ASSIGNED TASK A:
Rewrite the entries below with "lens line" swapped for "intrinsics line" wherever it occurs, keeping everything else the same and leaving out the pictures.

QUOTED PASSAGE:
Fringed Sedge
Carex crinita
Sedge family (Cyperaceae)

Description: This perennial sedge is 2-4' tall, consisting of a loose tuft of leafy culms. The culms are light green, 3-angled, and glabrous. About 3-6 alternate leaves occur along each culm; their blades are ascending to widely spreading. The leaf blades are up to 13" long and 12 mm. across; they are light to medium green, grooved, glabrous, and rough along their margins. The 2 outer sides of the leaf sheaths are light green, longitudinally veined, and glabrous, becoming reddish brown toward the base of each culm. The inner side of the leaf sheaths is more membranous, tending to deteriorate with age. The lowest leaves of each culm consist of sheaths without significant blades. Each fertile culm terminates in an inflorescence consisting of 1-3 staminate spikelets, 2-6 pistillate spikelets, and their leafy bracts. Both staminate and pistillate spikelets droop from slender peduncles; the staminate spikelets are located above the pistillate spikelets. Some spikelets with primarily staminate florets and scales may have a few pistillate florets, perigynia, and scales toward their tips (gynecandrous). Similarly, some spikelets with pistillate florets, perigynia, and scales may have a few staminate florets and scales at their tips.

COLLECTED DATA:
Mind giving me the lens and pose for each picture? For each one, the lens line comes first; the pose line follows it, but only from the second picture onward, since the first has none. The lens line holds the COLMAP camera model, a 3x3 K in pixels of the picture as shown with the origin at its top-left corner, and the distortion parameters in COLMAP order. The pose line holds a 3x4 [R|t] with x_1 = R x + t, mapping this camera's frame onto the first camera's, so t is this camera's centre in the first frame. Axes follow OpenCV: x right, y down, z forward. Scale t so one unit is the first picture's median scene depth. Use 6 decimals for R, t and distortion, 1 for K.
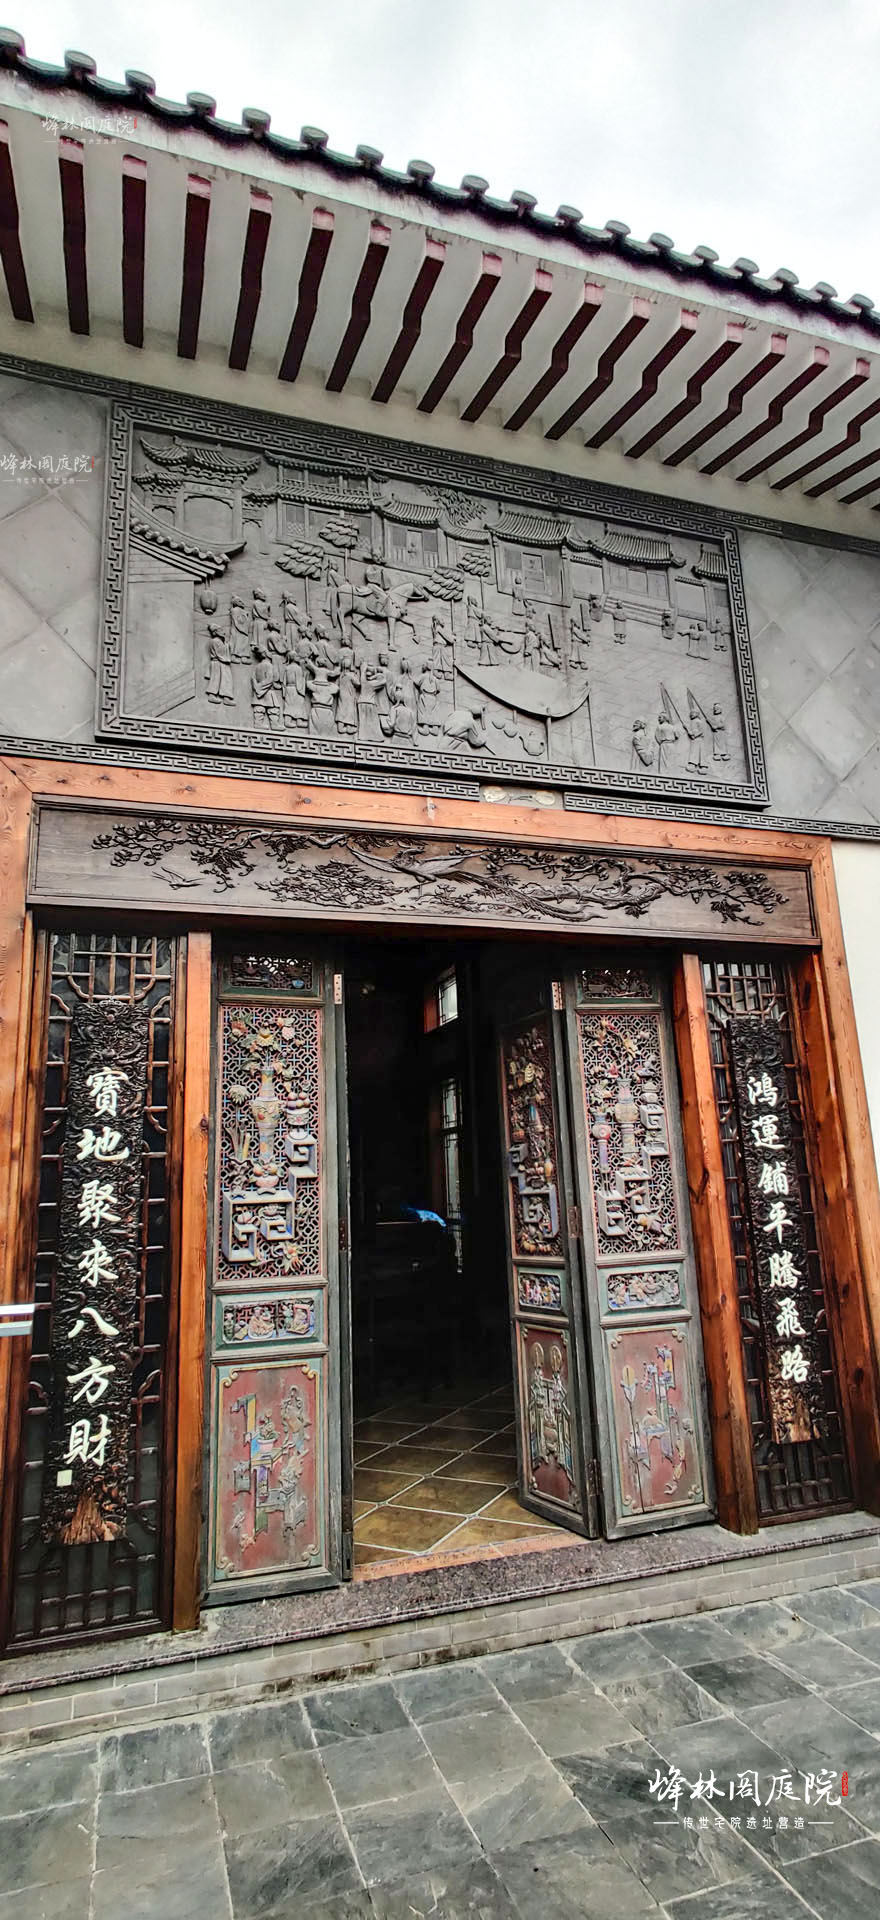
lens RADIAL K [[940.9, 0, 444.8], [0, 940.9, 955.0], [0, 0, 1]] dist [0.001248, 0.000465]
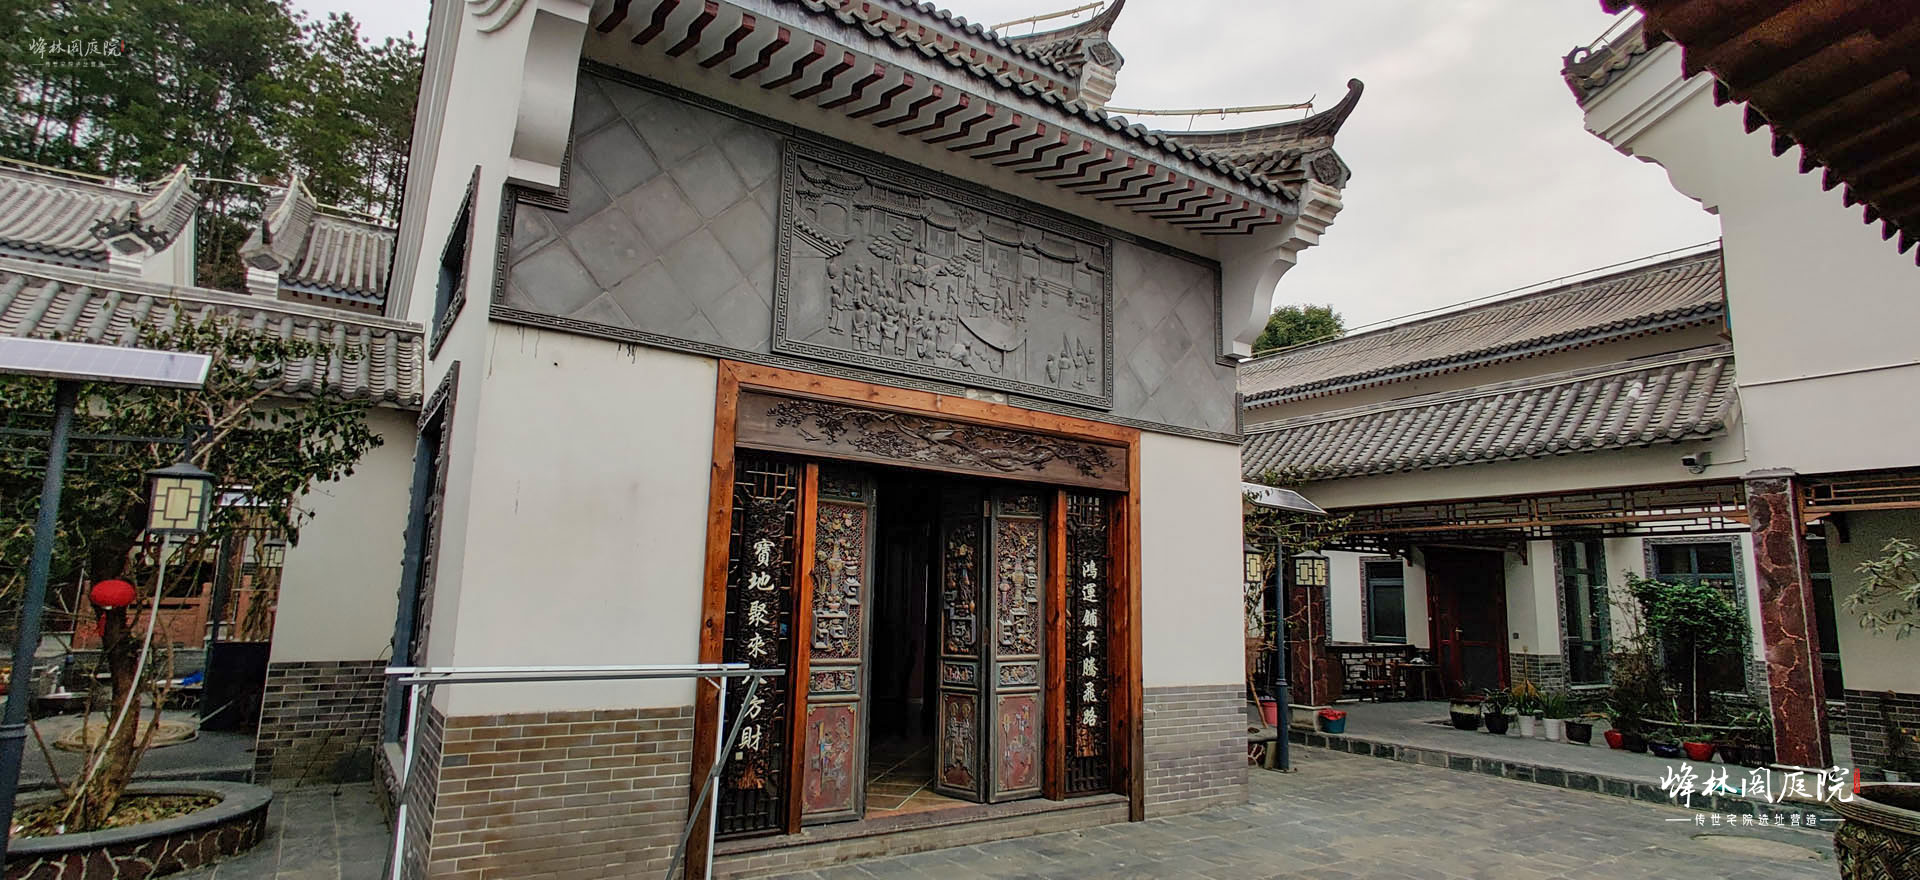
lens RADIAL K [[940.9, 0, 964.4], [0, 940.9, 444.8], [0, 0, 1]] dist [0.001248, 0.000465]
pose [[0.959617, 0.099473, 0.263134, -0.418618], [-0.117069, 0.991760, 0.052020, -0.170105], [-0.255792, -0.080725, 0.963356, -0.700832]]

ASSIGNED TASK B:
Translate this sentence from the fringed sedge description into Spanish: "The culms are light green, 3-angled, and glabrous."

ANSWER AREA A:
Mind giving me the lens and pose for each picture? For each one, the intrinsics line comes first; the pose line follows it, but only from the second picture onward, since the first has none. The intrinsics line holds the COLMAP camera model, a 3x3 K in pixels of the picture as shown with the origin at its top-left corner, and the distortion parameters in COLMAP order. The pose line holds a 3x4 [R|t] with x_1 = R x + t, mapping this camera's frame onto the first camera's, so t is this camera's centre in the first frame. Axes follow OpenCV: x right, y down, z forward. Scale t so one unit is the first picture's median scene depth. Use 6 decimals for R, t and distortion, 1 for K.
lens RADIAL K [[940.9, 0, 444.8], [0, 940.9, 955.0], [0, 0, 1]] dist [0.001248, 0.000465]
lens RADIAL K [[940.9, 0, 964.4], [0, 940.9, 444.8], [0, 0, 1]] dist [0.001248, 0.000465]
pose [[0.959617, 0.099473, 0.263134, -0.418618], [-0.117069, 0.991760, 0.052020, -0.170105], [-0.255792, -0.080725, 0.963356, -0.700832]]

ANSWER AREA B:
Los culmos son de color verde claro, de tres ángulos y glabros.